YATAKLIK ETMEK…

MUZAFFER ÇEVEN

Suç işleyen, hata ve yanlış yapan olumsuz bir iz bırakır… Suça göz yuman, suça zemin hazırlayan, suça yataklık yapan ise kalıcı iz bırakır, kalıcı zarar verir… Hata ve yanlış yapılır… Bu, belki telafi edilebilir... Hata ve yanlışa fırsat vermenin ise, hiçbir masum tarafı olamaz… Görev ve sorumluluklarımızı yerine getirmediğimizin canlı kanıtlarıdır, suç makinasına dönüştürdüklerimiz… Yataklık etmek, suçu işlemekten daha kötü hâl… İnsan olmanın ve insan kalmanın bedeli, suça, kötülüğe engel olmak… Yataklık etmek, sadece bir eyleme değil, bir duruma, bir role, bir ihanete, bir suça bilerek ya da bilmeyerek yardım etmek… Yataklık edilen yer; suçun barındığı yerdir, dinlendiği yerdir, saklandığı yerdir… Yataklık etmek, sessizlikten, korkudan, çıkar ilişkilerinden, anlamsız sevgiden ve körü körüne sadakatten doğar… Yataklık etmedeki sessizlik, eylemi işlemekten daha kötü bir durum…

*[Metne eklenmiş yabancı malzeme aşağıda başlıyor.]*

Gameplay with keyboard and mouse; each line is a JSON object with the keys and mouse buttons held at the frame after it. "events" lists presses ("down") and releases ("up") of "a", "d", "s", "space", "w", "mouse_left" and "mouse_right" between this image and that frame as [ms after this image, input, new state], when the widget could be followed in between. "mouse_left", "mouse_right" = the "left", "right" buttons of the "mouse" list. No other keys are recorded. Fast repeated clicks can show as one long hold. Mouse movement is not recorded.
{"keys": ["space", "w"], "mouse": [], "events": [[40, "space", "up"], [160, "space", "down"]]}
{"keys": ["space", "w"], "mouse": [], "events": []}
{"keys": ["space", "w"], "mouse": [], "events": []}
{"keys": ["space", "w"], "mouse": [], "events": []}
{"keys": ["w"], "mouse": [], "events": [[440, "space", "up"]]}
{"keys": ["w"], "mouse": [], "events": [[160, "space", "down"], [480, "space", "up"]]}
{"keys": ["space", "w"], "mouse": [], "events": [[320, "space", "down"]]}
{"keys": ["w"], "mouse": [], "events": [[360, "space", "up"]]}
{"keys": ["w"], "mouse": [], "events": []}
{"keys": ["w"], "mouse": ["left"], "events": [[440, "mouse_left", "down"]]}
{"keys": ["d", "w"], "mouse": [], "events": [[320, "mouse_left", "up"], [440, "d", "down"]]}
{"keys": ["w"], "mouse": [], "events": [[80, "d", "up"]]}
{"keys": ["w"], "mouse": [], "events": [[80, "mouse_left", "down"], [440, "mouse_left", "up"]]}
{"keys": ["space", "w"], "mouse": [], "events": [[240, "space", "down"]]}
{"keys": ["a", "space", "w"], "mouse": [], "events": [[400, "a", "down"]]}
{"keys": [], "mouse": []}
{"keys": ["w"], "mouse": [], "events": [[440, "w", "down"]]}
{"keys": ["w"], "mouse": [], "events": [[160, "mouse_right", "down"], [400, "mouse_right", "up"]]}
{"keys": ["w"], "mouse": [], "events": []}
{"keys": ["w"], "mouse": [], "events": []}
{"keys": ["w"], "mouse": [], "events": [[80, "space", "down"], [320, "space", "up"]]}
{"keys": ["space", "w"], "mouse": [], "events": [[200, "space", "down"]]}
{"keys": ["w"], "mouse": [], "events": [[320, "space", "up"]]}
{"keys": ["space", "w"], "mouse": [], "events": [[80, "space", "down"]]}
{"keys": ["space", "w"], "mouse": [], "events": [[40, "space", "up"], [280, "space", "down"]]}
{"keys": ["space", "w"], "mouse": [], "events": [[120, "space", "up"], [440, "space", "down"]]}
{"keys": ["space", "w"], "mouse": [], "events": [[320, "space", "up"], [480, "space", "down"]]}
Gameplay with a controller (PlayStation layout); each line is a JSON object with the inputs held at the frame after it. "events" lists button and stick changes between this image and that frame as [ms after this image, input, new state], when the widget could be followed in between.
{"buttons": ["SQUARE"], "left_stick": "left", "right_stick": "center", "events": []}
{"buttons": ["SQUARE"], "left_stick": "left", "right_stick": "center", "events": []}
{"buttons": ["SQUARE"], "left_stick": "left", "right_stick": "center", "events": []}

Yataklık etmek, yataklık yapanın kendi karanlık tarafına göz yummasıyla ortaya çıkan hâl… Vicdanın derinliklerinde saklanan küçük günahlar, bastırılan öfkeler, görmezden gelinen kötülükler, zaaflar, yalanlar, korkular; suç işleyenlere alan açar, onları büyütür, gece olup ışıklar söndüğünde iç sese bile itiraf edilemeyen işbirliklerine dönüşür… Bu ise, yataklık edilecek kişi ya da şeye iç barınak oluşturur… Bu, görünürde yataklık edeni korur; ancak, aslında, çoğu zaman içteki çürümeyi bir süreliğine gizler… Jung’un ‘gölge arketip’idir (insanın karanlık özelliklerini reddedip, onları bastırması ve farkında olmadan sürekli olarak çevresine yansıtmasıdır) bu… İnsan, kendi karanlık yönlerini bastırdıkça, bu yönler daha da güçlenir… Toplumsal düzeyde yataklık etmek, daha çetrefilli… Sistemli suskunluklar, toplumu suçun ortağı hâline dönüştürür… Meselâ, bir kimseye yönelik yapılan şiddet, mahalle sakinleri tarafından bilinir, ancak bir şey yapılmaz… Bir çocuk istismarı herkesin gözünün önünde yaşanır, lâkin utanç; korkuyla ve kayıtsızlıkla gizlenir… Yataklık edilen yer, failin evidir… Sorumlular suskun olur, medya manipüle edilir ve kol kırılır yen içinde kalır… Kötülük, bir zorbanın çığlığıyla değil, çevredeki sessiz onaylarla, insanların görmezden gelişleriyle büyür... Yataklık etmek, suçun işlenmesinden daha vahim…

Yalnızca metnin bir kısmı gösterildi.